CD: Wolfgang Sawallisch Orchestermusik – Aufnahmen 1980 bis 1991; ORFEO – Edition zum 95. Geburtstag des Dirigenten
Was haben Wolfgang Sawallisch und Karl Böhm gemeinsam? Also ich würde sagen, eine ganze Menge. Was die äußere Erscheinung betrifft, waren beide graue Buchhaltertypen, aber jede noch so kleinste Faser ihres Wesens bestand aus Musik. Für beide war Musik eine heilige Kunst. Beide, als streng Probende gefürchtet, ebenso unerbittlich Partiturtreue einfordernd, reüssierten besonders bei den Münchner „Hausgöttern“ Mozart, Strauss und Wagner. Ihr untrügliches Markenzeichen war das Offenbaren des Zaubers des Augenblicks auf der Basis hohen handwerklichen Könnens. Sawallisch und Böhm waren aber ebenso begnadete „Symphoniker“, besonders wenn es um Beethoven, Brahms oder Bruckner ging. Beide konnten den mit ihnen arbeitenden Musikern im besten Fall allerhöchste und konzentrierteste Leistungen abringen, seien es Orchesterleute oder Sänger. Sie hinterlassen ein vielfältiges Erbe auf Tonträgern, wobei die legendären Mitschnitte aus Bayreuth einen besonderen Stellenwert einnehmen.
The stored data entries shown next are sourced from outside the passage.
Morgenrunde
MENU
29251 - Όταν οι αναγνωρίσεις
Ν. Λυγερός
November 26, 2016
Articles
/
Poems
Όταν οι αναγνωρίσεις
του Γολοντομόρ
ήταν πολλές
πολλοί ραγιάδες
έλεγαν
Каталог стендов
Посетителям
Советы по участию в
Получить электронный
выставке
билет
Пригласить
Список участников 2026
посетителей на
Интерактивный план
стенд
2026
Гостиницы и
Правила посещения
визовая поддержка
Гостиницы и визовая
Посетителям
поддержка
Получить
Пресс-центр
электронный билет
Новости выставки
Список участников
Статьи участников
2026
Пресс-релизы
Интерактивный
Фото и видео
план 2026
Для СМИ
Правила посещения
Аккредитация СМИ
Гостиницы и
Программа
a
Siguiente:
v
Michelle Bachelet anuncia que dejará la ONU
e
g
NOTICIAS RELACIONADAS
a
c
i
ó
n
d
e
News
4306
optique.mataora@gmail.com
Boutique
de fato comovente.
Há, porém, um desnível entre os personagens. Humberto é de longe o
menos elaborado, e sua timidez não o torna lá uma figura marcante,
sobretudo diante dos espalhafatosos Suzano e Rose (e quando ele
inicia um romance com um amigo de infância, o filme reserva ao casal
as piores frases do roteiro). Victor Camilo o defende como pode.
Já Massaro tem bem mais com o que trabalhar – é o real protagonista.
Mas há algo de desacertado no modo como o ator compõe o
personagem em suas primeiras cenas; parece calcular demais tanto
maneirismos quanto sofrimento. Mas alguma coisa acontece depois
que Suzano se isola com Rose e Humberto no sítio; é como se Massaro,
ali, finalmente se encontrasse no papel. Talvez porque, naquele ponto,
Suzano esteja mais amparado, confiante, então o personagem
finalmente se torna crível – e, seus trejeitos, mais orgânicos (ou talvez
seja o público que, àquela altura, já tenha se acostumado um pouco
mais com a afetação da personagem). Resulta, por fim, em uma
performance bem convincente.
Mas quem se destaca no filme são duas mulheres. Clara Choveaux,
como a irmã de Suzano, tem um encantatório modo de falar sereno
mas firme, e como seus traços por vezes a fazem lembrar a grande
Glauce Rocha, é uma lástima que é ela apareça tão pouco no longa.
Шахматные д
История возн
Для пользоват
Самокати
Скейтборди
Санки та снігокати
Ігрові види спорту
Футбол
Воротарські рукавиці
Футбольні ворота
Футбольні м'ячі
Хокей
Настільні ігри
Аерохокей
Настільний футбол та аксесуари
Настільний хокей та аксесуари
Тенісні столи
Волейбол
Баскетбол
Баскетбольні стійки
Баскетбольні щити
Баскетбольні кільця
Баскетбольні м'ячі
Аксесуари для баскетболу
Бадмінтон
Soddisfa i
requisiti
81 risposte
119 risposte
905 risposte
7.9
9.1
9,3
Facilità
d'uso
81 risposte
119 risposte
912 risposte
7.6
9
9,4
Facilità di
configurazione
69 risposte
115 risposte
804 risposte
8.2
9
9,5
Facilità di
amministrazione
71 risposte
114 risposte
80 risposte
Der am 26. August 1923 in München geborene Wolfgang Sawallisch wirkte 21 Jahre lang als Generalmusikdirektor an der Bayerischen Staatsoper, länger als jeder andere in der Position. Von 1971 bis 1992 hatte dieser auch als Pianist großartige Künstler damit prägenden Anteil am reichen Musiklebens Münchens.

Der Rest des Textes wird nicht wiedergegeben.